## WHAT YOU ARE ASKED TO DO
Pick up the description of the Feeding Folklore adaptive reuse project below after its final sentence and continue writing it.

Feeding Folklore

Feeding Folklore explores how architecture can preserve culture by making food a medium for storytelling. Through an adaptive reuse project in Santa Fe, the design investigates how shared meals, teaching, and everyday rituals can strengthen community and celebrate local traditions.

(concept project)

Parti + Active Bubble Diagrams

Located within an abandoned military barracks site in Midtown Santa Fe, Feeding Folklore transforms three existing buildings into a community café, teaching kitchen, and culinary gathering space. Inspired by the ways food and storytelling intertwine across cultures, the project explores how architecture can support both cultural preservation and everyday community life.

The design is organized around the concept of the embrace. Programs overlap rather than remain isolated, encouraging moments of interaction between visitors, cooks, and students. At the center of the project, the commercial kitchen becomes both a working space and a stage, allowing the process of preparing traditional meals to become visible. Cooking is treated as a shared experience rather than something hidden behind a wall.

## AVAILABLE DATA
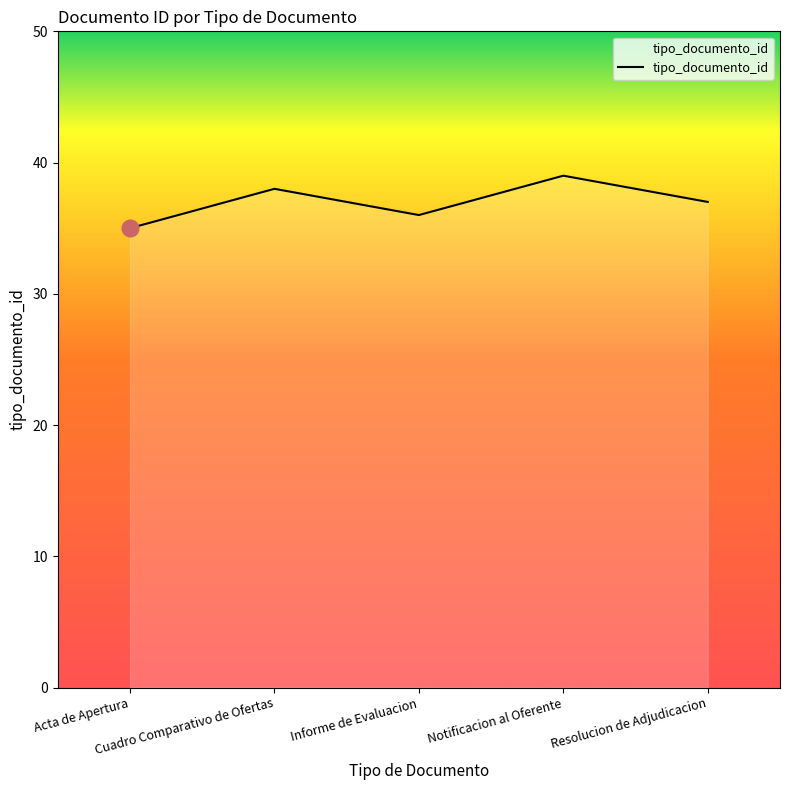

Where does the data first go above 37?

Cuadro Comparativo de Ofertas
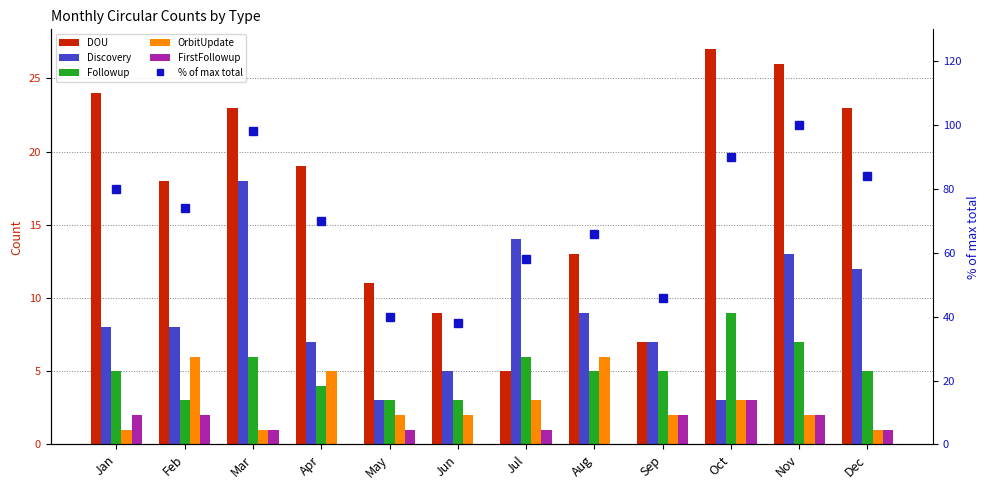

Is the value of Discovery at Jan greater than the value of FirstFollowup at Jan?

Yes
...
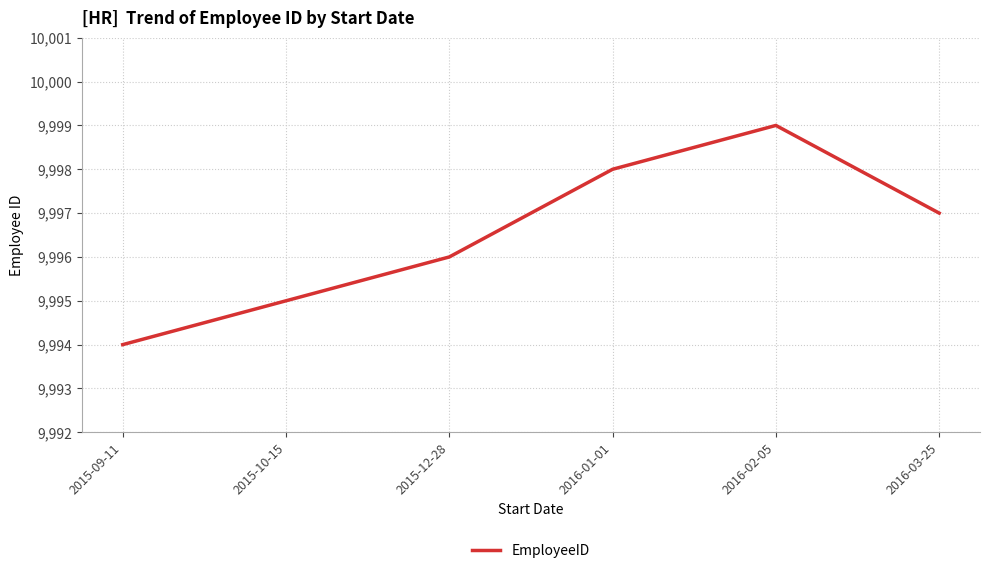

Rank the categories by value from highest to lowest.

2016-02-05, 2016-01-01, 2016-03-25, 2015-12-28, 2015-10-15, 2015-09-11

## WRITTEN ANSWER
To understand how different people might experience the space, I developed four personas representing key Midtown community members. These characters became design tools, informing programming, circulation, and spatial relationships throughout the project. Their individual journeys reveal how architecture changes through occupation, emphasizing lived experience over static plans.

To better understand the Midtown community, I developed four personas representing key user groups. Their relative scale reflects the neighborhood’s demographics, while activity icons illustrate how each person moves through and experiences the space. This diagram became a design tool, helping shape decisions around program, circulation, and community needs.

User Diagram

I used character journeys to communicate how different people experience the space. Circulation diagrams and storyboards invite the viewer to move through the project from each user’s perspective, revealing how architecture changes through occupation and use.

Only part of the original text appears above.